• bir roll röportajı, babaya sorarlar; gogol bordello'yu dinlediniz mi hiç, deyü;
    cevap şahane;
    -gogol?

    hüsnü'nün* programına çıkar, dev sanatçı tüm samimiyetsizliğiyle "selim abi benim de en sevdiğim klarnetçilerdendir" falan diye zırvalarken, baba; "biz de evde hep seni izliyoz" deyiverir...

    velhasıl; var mı arkadaşım böyle samimiyet dünyada, yok. o zaman nedir; selim sesler dünyanın en güzel insanıdır, o kadar.
    ve hatta; selim sesler cumhurbaşkanı olsun...
  • bugün telefonla aradım, hanımı açtı.
    durumunu sordum. selim abinin durumu şuan iyi imiş. ilaçla tedavi devam ediyormuş, kalp nakli için acil sırasında imiş. uygun kalp bulunduğunda nakil gerçekleşecekmiş, tabi bu süreçte hastanede bir süre daha tedavi devam edecekmiş organ bulunana kadar.
    siyami hersek kalp hastanesi'nde, yoğun bakım ünitesinde yatıyormuş. gün içinde yemek yedirmek haricinde 20dk görebiliyorum sadece dedi.
    dışarıdan ziyaretçi almıyorlarmış.
    hanımına yapabilecek birşeyimiz var mı diye sordum "nolur dualarınızı eksik etmeyin, tek ihtiyacımız bu" dedi.
    gözlerim dolduydu zaten konuşurken, birde böyle diyince iyice içim koptu.

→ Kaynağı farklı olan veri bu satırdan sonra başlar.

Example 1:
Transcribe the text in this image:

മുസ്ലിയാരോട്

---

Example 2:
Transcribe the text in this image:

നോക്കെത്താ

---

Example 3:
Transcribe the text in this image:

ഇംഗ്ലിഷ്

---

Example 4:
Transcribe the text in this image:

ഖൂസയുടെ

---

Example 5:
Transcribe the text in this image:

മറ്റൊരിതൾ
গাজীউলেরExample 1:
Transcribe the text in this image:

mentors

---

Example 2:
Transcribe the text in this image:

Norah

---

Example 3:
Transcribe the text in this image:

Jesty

    merak etme abicim tüm dualarımız seninle...

    iyileşip yine sahnelere döneceksin...
    daha benim düğün var, biliyorsun söz verdin...

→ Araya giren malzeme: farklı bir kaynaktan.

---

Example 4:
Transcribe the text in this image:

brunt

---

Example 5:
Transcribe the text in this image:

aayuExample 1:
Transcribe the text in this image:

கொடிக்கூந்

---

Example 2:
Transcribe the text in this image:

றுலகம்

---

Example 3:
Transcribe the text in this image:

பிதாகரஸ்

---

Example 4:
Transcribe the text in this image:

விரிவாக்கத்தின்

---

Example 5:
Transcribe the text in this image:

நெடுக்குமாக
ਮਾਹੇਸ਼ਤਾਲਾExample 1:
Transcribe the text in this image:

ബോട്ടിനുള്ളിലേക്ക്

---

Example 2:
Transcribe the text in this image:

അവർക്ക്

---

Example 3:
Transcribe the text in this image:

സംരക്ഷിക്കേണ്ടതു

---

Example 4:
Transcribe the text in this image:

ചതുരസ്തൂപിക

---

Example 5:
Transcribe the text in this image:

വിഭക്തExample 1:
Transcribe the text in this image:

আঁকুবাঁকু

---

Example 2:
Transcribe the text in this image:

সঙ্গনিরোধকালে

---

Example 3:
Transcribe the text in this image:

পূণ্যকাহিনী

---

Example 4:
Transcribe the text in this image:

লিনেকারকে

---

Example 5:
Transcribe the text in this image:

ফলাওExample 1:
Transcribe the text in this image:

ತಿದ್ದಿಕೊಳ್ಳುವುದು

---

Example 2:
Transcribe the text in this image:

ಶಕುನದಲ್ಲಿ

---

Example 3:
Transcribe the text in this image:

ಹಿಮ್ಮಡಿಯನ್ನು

    ha gayret be aganın...
  • hava kara bulutlarla kapliydi kesan'da, bence kendilerini tuttular selim abi'nin toprak ile kavuştuğu ana kadar...
    sonrasında birden başladı sağnak...
    onlar da dayanamadı ustanın bu vedasına... toprağa bereket olup düşerken insanların kulaklarında selim abi'nin klarnetinin sesi yankılanıyordu...

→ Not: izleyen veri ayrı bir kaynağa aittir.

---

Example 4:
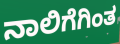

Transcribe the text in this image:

ನಾಲಿಗೆಗಿಂತ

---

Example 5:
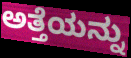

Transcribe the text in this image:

ಅತ್ತೆಯನ್ನುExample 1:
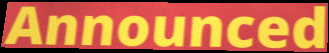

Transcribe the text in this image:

Announced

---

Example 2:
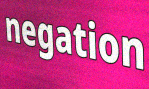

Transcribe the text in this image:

negation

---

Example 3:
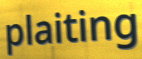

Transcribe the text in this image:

plaiting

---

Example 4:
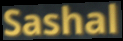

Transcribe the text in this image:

Sashal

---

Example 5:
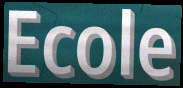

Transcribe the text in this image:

Ecole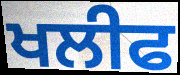
ਖਲੀਫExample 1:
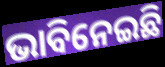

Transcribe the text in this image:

ଭାବିନେଇଛି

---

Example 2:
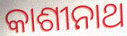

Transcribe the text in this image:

କାଶୀନାଥ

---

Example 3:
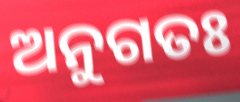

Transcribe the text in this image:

ଅନୁଗତଃ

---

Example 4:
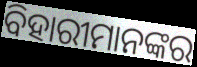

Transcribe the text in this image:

ବିହାରୀମାନଙ୍କର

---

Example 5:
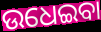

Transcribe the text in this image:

ଉଧେଇବା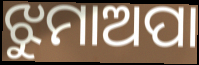
ଝୁମାଅପା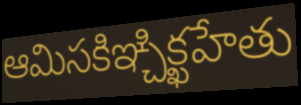
ఆమిసకిఞ్చిక్ఖహేతు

    cenazesi keşan'ın büyük camilerinden olan iki minareli cami'den kalktı... caminin kendisi büyük ama avlusu ufacıktı. aslında avlu da denmez ya "iki minareli cami çarşısı" idi. altında dükkanlar vardı. tabii camiye gelir hep bunlar...
    sonrasında musalla taşı merdiven altına sığıştırılmıştı.
    cenaze namazı daracık avluyu dolduran selim abi'nin sevenleri, komşuları, keşanlı müzisyen arkadaşları, hamburg'taki son konserinde vokalistliğini yapan esra arslan, serkan çağrı ve mustafa avkıran vardı.
    imamın namaz bitip avluya çıkışını bana çok garip geldi, sanki isteksizdi ve bir an önce bitsin gibi bir hali vardı.
    bir cenaze namazında ilk defa merhumun adını söylemeyen ve cenaze namazını kısa da olsa tarif etmeyen bir imamla karşılaştım. helallik almayı dahi lütfen yaptı. şaşırdım.
    zaten cemaatte pek bir şaşırdı duruma...
    selim abi kendi mahallesindeki camiden omuzlarda araca taşındı ve sonsuzluğa uğurlandı...
    bu gidiş ona hiç yakışmadı.
    onun emeğiyle, başarısıyla para kazanan onlarca müzisyen, sanatçıdan hiçbirinden ne bir mesaj ne bir çelenk vardı.
    keşan belediyesi bile hayatını kaybeden bir hemşerisinin son yolculuğunda yoktu.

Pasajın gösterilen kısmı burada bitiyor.